Charleston hip-hop and R&B showcase Cultura Festival returns to The Royal American outdoor lot May 6 to spotlight musical artists from throughout the state and the Southeast region.  

Monday

“Hip-hop music allows me the space and the comfort of just being myself,” said Matt Monday, festival curator and hip-hop artist. 

“It does something to hear somebody’s going through the same thing you’re going through — and that’s just music in general,” he said. “But hip-hop is directly correlated to the Black experience. The music is an opportunity to create empathy for those who don’t understand that experience, or those who care to understand, in a very vulnerable and authentic form.”

New Orleans rapper Curren$y will headline Cultura Festival, which is stacked with both Charleston-based and regional artists whose music spans progressive rap, conscious hip-hop, contemporary R&B and neo-soul. 

Artists on the bill include Charleston acts Mike Brown, Tyrie, R Dotta and Illa Dell; Columbia-based Crucial BGR, Sun Rhe and Just Alex (also known as Melodik); Greenville’s own $wvnk and Hartsville-based Blueflame James. 

Monday, a North Charleston native, said he founded Cultura Festival in 2019 to create a platform for the city’s stylistically diverse hip-hop and R&B music that was so often overlooked. Monday was a staple in the local scene for more than a decade before relocating to Charlotte, North Carolina, in 2020. 

The Covid-19 shutdown put a hold on Cultura Festival like so many other music events in 2020, which was the year Curren$y was originally set to perform. In addition to Curren$y, a nationally known artist who’s previously collaborated with Wiz Khalifa and T.I., this year’s Cultura lineup features four female acts Sun Rhe, $wvnk, Just Alex and DJ Shamrock.  

“We make sure that there’s representation for women,” Monday said of the team behind Cultura Festival. “These women exist here, and they’re making this work. They’re making this art, and they’re speaking for a demographic that normally wouldn’t be spoken for in hip-hop.”

Monday said the inaugural 2019 Cultura Fest was a way to help correct the lack of promotion for Charleston R&B and hip-hop so the artists weren’t just “scraping the bottom of the barrel.” While there’s a lot of potential for the Charleston music industry to support the genres, he said, there’s been fewer opportunities compared to the space given to rock and alternative music. 

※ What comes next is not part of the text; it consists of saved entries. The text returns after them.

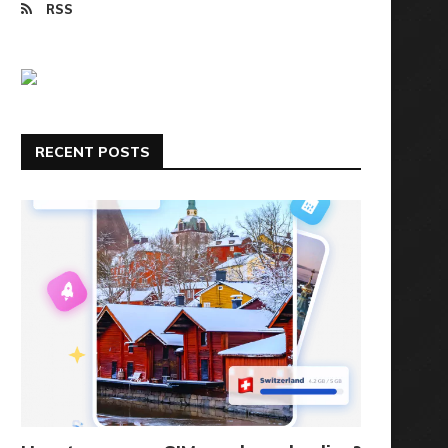
RSS
RECENT POSTS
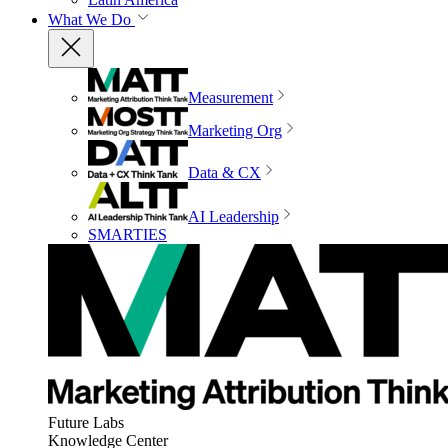
What We Do
Measurement
Marketing Org
Data & CX
AI Leadership
SMARTIES
Future Labs
Knowledge Center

“We definitely are fighting against the machine,” Monday said. “I think there’s just not a lot of access to play at a decent venue that’s not out on James Island or North Charleston with good sound … From a Charleston standpoint, because there’s such a lack of cultivation, it’s going to be a slower process. A scene can’t thrive without us cultivating it on a more consistent basis.

“There’s a ton of talent … but so few of them are given [an] opportunity.”